ジェフリーは何重に服を着込んでいても疑われず、身分を隠すことが出来る2月の寒さに感謝した。それにもかかわらず、彼は評判の悪い酒場に行くために暗くなるのを待っていた。数ブロック離れたところに車を止めると、彼は見られないように路地を通り抜けていった。

スカーフを着けたまま中に入ると、知り合いがいないか室内全体を見渡した。仄暗い明かりと濃い煙草の煙の中で目を細めた彼は、客のプライバシーを重要視し、誰かに密告することのない信頼の置けるバーテンダーだけがいることに気づいた。

正体がばれていないことを確信すると、奥の小部屋へと向かった。彼は事前に二人の男がいることを聞かされていた。一人は背が高くて細身、もう一人は背が高いが筋肉質である。室内には二人の男がいたが、知らない女性もいた。彼女については何も聞かされていなかった。ジェフリーは二人が約束の人たちである事を確認する為に、バーの周囲を見渡した。大きな男がはっきりとした口笛を吹くと、彼に向かって手を振った。

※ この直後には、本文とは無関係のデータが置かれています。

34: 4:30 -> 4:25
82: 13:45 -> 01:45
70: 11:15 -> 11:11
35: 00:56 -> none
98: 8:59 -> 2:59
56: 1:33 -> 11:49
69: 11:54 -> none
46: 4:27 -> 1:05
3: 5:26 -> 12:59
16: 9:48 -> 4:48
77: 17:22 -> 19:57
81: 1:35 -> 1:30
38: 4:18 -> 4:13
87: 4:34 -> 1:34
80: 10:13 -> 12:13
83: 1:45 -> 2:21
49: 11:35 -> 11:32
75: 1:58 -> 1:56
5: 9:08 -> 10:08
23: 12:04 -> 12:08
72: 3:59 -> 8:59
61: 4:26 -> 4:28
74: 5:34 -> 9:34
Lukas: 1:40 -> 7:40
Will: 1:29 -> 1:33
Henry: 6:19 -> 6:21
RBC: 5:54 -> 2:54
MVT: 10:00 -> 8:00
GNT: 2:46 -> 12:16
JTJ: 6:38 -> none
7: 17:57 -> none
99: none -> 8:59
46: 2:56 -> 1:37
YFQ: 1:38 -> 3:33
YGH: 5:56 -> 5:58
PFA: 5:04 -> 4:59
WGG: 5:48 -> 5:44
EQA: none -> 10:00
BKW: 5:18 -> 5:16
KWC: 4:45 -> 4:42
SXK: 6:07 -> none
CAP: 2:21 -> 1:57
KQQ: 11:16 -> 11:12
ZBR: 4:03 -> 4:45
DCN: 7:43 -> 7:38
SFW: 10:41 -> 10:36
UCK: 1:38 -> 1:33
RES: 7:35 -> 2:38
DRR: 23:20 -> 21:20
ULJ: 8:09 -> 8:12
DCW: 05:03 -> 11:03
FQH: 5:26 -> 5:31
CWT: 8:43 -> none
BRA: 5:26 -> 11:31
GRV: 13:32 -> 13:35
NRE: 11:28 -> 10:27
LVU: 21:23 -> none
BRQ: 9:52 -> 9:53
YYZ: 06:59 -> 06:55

ジェフリーは緊張した様子で唾を飲み込むと、腰を下ろして輪に加わった。テーブルには既に4パイントのエールが置いてあった。

「君のために注文しておいた。飲めると良いんだがな」と大男は言ったが、その語調は飲めるか否かなどあまり関係がない事をはっきりさせていた。ジェフリーはこの男の顔が上下逆さまになっていることに気づくと目を丸くした。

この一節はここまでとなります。